Montana Public Radio Evening Newscast
Josh Burnham
MTPR Evening Newscast

The U.S. Supreme Court is refusing to take up the case of a Montana group that doesn't want to disclose its donors and spending, as it seeks to overturn the state's campaign finance laws.

Missoula’s Neptune Aviation has won a federal contract to modify military airplanes for use by the U.S. Forest Service. Last year’s Defense Authorization Act is sending 15 propeller-driven Sherpa aircraft to the Forest Service to carry smokejumpers and for other missions. Neptune Marketing Manager Kevin Condit says the contract is worth $5 million over five years, and means more work for the Missoula company.

A hearing on requiring background checks for gun purchases happens tonight before Missoula’s city council. The advocacy group Moms Demand Action For Gun Sense in America is backing the proposed city ordinance that would require criminal background checks for gun sales between private parties. Right now, those checks are only required for federally licensed firearms dealers.

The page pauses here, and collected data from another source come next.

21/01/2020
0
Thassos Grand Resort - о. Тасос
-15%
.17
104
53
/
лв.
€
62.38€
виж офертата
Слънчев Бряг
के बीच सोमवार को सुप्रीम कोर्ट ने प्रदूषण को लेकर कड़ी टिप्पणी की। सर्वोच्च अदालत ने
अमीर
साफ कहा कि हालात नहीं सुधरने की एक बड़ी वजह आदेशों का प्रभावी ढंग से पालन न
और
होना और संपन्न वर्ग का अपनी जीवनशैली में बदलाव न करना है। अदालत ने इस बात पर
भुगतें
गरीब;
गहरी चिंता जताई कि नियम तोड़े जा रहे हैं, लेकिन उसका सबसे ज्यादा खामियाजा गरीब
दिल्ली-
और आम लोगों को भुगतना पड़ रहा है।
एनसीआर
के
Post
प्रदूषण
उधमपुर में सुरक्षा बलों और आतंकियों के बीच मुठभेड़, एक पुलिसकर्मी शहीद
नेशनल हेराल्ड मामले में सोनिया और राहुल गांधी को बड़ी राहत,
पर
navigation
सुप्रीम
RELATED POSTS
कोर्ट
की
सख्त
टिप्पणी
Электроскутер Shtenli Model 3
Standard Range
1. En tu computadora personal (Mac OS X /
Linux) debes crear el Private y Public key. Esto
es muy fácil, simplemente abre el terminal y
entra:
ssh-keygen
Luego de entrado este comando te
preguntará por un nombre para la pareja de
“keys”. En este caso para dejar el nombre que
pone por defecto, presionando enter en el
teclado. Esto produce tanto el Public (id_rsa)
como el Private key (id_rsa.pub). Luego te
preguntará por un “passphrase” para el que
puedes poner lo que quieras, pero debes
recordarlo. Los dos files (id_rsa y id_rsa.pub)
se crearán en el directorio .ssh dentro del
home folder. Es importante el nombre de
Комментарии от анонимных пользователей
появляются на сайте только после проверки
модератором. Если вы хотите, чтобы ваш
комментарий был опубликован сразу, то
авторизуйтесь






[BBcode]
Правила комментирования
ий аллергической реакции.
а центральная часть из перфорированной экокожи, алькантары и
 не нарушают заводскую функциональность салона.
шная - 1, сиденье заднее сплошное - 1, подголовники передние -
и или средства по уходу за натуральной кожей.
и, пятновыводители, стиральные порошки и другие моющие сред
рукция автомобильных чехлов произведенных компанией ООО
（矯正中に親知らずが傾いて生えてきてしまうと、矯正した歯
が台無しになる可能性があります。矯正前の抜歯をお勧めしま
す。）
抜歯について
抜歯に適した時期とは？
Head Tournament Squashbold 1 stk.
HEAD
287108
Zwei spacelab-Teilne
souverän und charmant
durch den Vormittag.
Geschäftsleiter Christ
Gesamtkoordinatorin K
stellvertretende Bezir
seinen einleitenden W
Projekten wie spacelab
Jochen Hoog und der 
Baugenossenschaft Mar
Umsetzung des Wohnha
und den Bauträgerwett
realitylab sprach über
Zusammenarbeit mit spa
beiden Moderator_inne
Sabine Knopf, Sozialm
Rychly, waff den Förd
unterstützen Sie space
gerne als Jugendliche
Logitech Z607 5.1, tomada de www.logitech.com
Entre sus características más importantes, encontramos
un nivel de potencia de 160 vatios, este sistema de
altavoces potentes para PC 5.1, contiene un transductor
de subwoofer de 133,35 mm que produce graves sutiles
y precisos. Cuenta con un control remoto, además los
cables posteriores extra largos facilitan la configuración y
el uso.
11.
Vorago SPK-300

Most Indian reservations in Montana have local polling places, but not all of them have satellite voting offices that provide other services.  Today Montana Secretary of State Linda McCulloch directed all counties with reservations to provide satellite offices, if local tribes request them and if they’re required under the federal Voting Rights Act.

A male grizzly bear cub struck and killed on Highway 93 south of Ronan, the Confederated Salish and Kootenai Tribes report. A press release says the approximately 100 pound cub was discovered by a passing motorist. 

About 13,000 people on the Flathead Reservation were without electricity for several hours longer than expected during a planned power outage this weekend. The Bonneville Power Administration installed about 10 new power poles and upgraded transmission lines at the Salish Kootenai Dam substation site.

A one-time billionaire will have to spend at least another month in jail while a judge decides whether he has finally revealed what happened to the money from a real-estate deal he wasn't supposed to make. Yellowstone Club founder Tim Blixseth was in court Monday in his first public appearance since U.S. District Judge Sam Haddon locked him up April 20th for civil contempt.

Washington state wildlife officials are forming a new panel to review claims for indirect livestock losses caused by wolves. The new panel will recommend compensation for indirect wolf-related losses, such as reduced weight gain, low pregnancy rates and higher than normal losses.